Tidak ada orang yang mau kalah. Logika secara naluriahnya seperti itu.
Saya pun kalau mengikuti kompetisi, meski dengan modal tidak cukup untuk bersaing, terutama modal kualitas, tetap saja saya masih berpikir tentang kemungkinan untuk menang.
Di dalam kompetisi, menang dan kalah adalah sesuatu yang wajar. Karena, itulah yang dicari. Kalau tidak ingin ada hasil seperti itu, berarti dimasukkan saja buah perjuangannya ke pameran, parade, atau museum.
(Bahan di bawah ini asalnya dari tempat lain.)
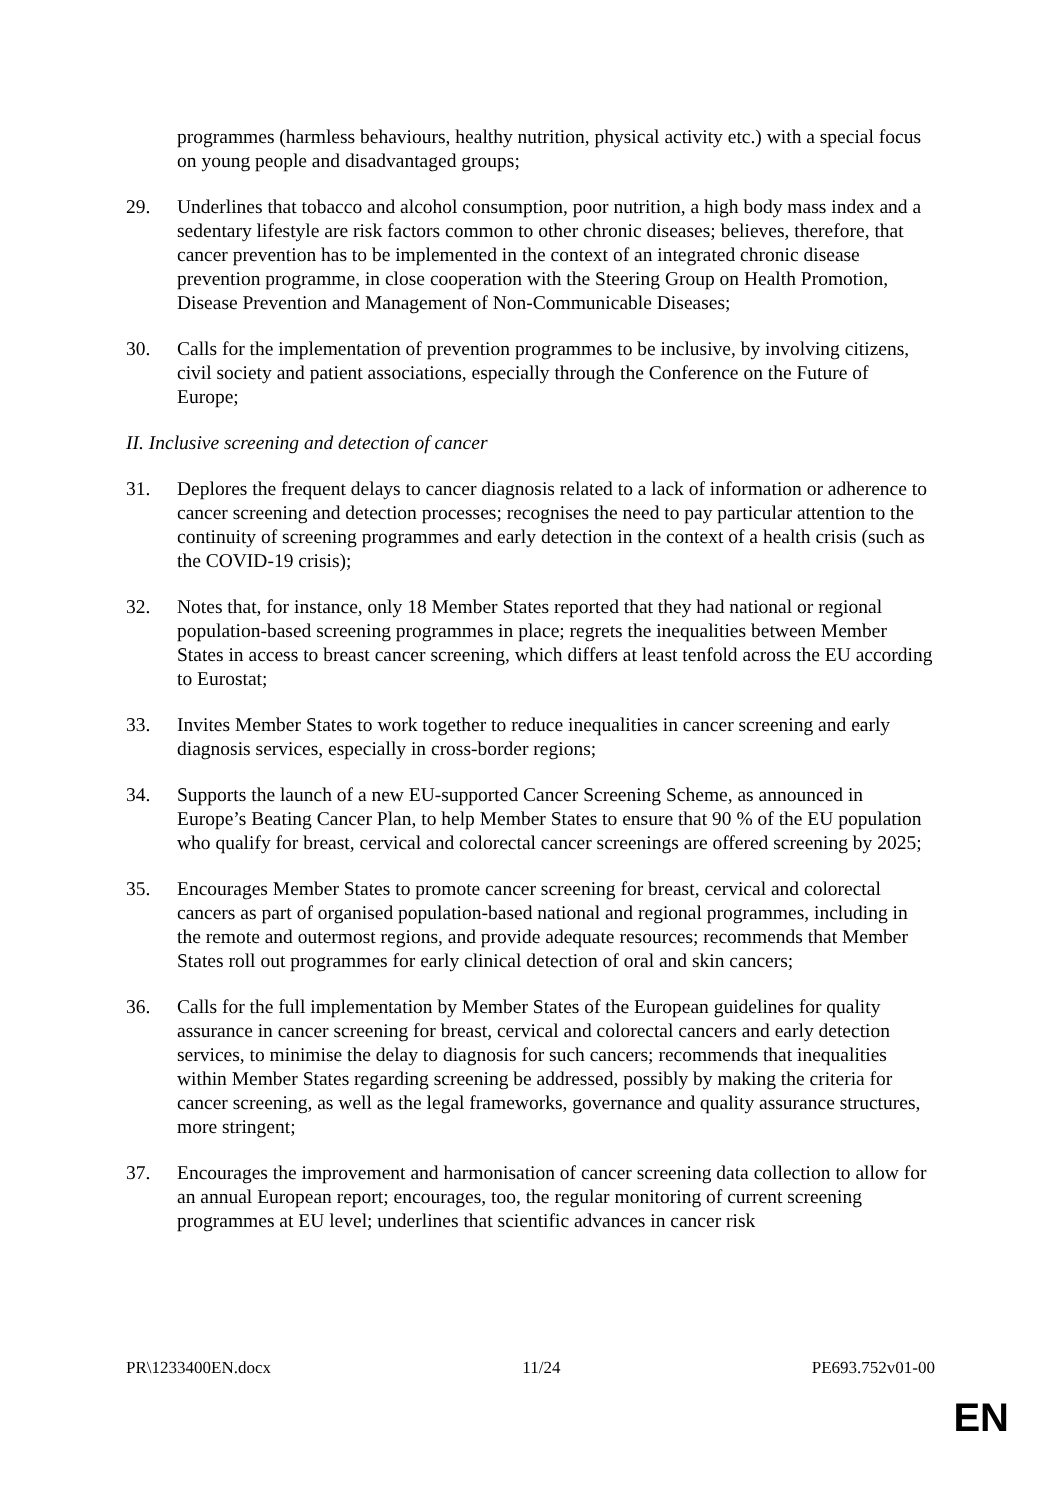programmes (harmless behaviours, healthy nutrition, physical activity etc.) with a special focus on young people and disadvantaged groups;
29. Underlines that tobacco and alcohol consumption, poor nutrition, a high body mass index and a sedentary lifestyle are risk factors common to other chronic diseases; believes, therefore, that cancer prevention has to be implemented in the context of an integrated chronic disease prevention programme, in close cooperation with the Steering Group on Health Promotion, Disease Prevention and Management of Non-Communicable Diseases;
30. Calls for the implementation of prevention programmes to be inclusive, by involving citizens, civil society and patient associations, especially through the Conference on the Future of Europe;
II. Inclusive screening and detection of cancer
31. Deplores the frequent delays to cancer diagnosis related to a lack of information or adherence to cancer screening and detection processes; recognises the need to pay particular attention to the continuity of screening programmes and early detection in the context of a health crisis (such as the COVID-19 crisis);
32. Notes that, for instance, only 18 Member States reported that they had national or regional population-based screening programmes in place; regrets the inequalities between Member States in access to breast cancer screening, which differs at least tenfold across the EU according to Eurostat;
33. Invites Member States to work together to reduce inequalities in cancer screening and early diagnosis services, especially in cross-border regions;
34. Supports the launch of a new EU-supported Cancer Screening Scheme, as announced in Europe’s Beating Cancer Plan, to help Member States to ensure that 90 % of the EU population who qualify for breast, cervical and colorectal cancer screenings are offered screening by 2025;
35. Encourages Member States to promote cancer screening for breast, cervical and colorectal cancers as part of organised population-based national and regional programmes, including in the remote and outermost regions, and provide adequate resources; recommends that Member States roll out programmes for early clinical detection of oral and skin cancers;
36. Calls for the full implementation by Member States of the European guidelines for quality assurance in cancer screening for breast, cervical and colorectal cancers and early detection services, to minimise the delay to diagnosis for such cancers; recommends that inequalities within Member States regarding screening be addressed, possibly by making the criteria for cancer screening, as well as the legal frameworks, governance and quality assurance structures, more stringent;
37. Encourages the improvement and harmonisation of cancer screening data collection to allow for an annual European report; encourages, too, the regular monitoring of current screening programmes at EU level; underlines that scientific advances in cancer risk
PR\1233400EN.docx 11/24 PE693.752v01-00
EN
Lalu, apakah wajar jika seseorang berpikir bahwa dirinya tidak masalah kalau mengalami kekalahan?
Sebenarnya, ada dua kemungkinan dari keberadaan orang yang berpikir begitu. Kemungkinan pertama, dia adalah orang yang mudah menyerah, alias pasrah.
Kemungkinan kedua, dia punya alasan yang memang mendasari untuk terjadinya kemungkinan untuk kalah. Salah satu alasannya bisa didapat lewat cara menganalisis modal kualitas yang dimiliki.
Saya beberapa kali ikut kompetisi menulis, fiksi maupun nonfiksi. Tidak ada hasil yang memuaskan, karena modal kualitasnya memang belum sampai ke sana.
Saya pun menyadari itu selepas menyertakan karya tulis tersebut ke panitia. Kalau saat menyelesaikan dan mengirim karyanya, biasanya saya masih berpikir positif.
Biasanya, saya akan berpikir bahwa, "ini mungkin yang terbaik dari yang bisa saya lakukan". Dengan begitu, saya masih punya kepercayaan diri sekaligus kenekatan untuk ikut berkompetisi.
Pemikiran seperti itu perlu untuk memunculkan keberanian dalam bersaing. Tetapi, setelah itu, saya mulai menganalisis hasil pekerjaan saya untuk mencari kelemahannya di mana.